A snowy field in the day

So when you take pictures in one of the camera's automatic modes, you take a picture, you look at it in the camera display to see if the 18% grey you got is what you want or if you want something else, then adjust the exposure compensation accordingly, and take the final picture with the correct brightness.

The problem with this is that you have to do that for every picture you want to take. First take a test shot, check the brightness of it, adjust the exposure compensation and then take the real shot. That gets tedious fast.

Manual mode

This might come as a surprise, but the solution is actually to put the camera in its "Manual" mode. In manual mode, there will be no automation – you will have to manually adjust all three settings I mentioned at the top of this post. Initially, the workflow might seem similar: you take a test shot, you look at it, you adjust one of the three settings to make it brighter or darker, and then you take your real shot.

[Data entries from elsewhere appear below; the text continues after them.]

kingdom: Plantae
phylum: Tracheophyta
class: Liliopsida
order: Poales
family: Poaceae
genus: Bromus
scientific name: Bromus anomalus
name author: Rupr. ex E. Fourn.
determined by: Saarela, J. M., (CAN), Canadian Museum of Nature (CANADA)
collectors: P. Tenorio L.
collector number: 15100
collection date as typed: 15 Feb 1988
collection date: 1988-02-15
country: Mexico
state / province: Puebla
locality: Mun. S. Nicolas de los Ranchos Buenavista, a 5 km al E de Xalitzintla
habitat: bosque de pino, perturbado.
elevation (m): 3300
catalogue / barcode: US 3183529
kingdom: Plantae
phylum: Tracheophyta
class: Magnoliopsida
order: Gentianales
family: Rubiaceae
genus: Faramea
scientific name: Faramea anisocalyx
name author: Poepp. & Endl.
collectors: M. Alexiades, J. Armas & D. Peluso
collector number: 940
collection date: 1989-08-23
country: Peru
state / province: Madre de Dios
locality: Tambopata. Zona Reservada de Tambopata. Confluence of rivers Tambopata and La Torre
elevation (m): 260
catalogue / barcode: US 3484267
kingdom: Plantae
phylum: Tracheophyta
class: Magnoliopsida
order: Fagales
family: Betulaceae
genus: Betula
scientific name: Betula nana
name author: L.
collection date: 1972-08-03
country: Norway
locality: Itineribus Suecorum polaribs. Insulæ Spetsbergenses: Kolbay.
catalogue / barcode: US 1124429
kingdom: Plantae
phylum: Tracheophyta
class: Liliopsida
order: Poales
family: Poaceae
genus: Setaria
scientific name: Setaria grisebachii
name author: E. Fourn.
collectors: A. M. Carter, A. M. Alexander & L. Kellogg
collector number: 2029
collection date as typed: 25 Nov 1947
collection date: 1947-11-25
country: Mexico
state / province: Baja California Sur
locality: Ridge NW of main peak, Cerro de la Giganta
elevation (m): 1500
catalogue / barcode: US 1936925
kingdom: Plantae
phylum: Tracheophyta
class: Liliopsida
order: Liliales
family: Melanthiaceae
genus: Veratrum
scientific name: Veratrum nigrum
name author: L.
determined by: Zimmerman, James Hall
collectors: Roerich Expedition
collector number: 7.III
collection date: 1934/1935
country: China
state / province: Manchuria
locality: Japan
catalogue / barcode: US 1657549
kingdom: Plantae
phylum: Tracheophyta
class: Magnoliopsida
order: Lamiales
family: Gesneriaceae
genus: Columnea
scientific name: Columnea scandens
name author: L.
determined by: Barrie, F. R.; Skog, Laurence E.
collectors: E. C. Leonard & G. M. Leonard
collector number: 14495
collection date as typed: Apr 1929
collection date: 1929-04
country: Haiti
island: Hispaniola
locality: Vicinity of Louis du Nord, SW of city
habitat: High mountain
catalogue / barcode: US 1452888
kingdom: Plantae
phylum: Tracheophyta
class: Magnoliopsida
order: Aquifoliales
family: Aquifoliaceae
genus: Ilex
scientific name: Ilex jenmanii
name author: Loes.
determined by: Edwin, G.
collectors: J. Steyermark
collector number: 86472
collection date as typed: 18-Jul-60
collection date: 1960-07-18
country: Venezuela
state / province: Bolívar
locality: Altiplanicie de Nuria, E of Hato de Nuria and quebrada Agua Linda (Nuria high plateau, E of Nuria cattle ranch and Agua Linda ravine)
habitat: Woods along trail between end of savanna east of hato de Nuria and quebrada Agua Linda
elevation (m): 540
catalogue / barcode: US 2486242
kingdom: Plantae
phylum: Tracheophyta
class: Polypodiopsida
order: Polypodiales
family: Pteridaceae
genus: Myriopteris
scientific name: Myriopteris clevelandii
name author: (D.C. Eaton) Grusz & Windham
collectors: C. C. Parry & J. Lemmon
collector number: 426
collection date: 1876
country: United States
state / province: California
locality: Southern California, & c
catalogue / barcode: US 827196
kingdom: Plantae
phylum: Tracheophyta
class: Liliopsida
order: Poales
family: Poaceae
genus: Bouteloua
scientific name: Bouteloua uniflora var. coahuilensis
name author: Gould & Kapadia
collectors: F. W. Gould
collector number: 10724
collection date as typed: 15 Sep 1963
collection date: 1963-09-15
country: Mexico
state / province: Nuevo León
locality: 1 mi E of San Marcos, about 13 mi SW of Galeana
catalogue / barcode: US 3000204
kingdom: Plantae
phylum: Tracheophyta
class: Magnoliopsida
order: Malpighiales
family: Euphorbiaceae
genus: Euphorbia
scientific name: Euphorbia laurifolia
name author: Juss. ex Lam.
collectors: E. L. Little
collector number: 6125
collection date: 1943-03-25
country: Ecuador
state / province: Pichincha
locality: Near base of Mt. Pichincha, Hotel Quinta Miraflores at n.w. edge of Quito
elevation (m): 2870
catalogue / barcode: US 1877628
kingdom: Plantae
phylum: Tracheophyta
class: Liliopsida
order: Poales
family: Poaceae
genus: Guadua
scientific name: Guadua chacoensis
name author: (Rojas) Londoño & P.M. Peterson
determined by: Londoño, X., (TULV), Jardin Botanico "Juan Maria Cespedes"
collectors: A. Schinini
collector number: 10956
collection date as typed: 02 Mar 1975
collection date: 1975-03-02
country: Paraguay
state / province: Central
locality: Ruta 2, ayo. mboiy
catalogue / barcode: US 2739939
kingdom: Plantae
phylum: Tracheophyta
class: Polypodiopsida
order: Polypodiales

After that is where the magic happens: In manual mode, your camera will remember the settings you just used to take a photo. So when you take your next photo, you can just take it and the camera will use the same settings you used for your previous photo. As long as the light levels in the location didn't change, all your following images will be of perfect brightness, without you having to do a thing.

That's why I prefer to shoot in manual mode. In one of the automatic modes, the camera will re-measure the brightness of the picture before every shot, so you'll have to fiddle with dials before every shot to get it just right. In manual mode, you just have to fiddle with dials when the light levels in the scene change.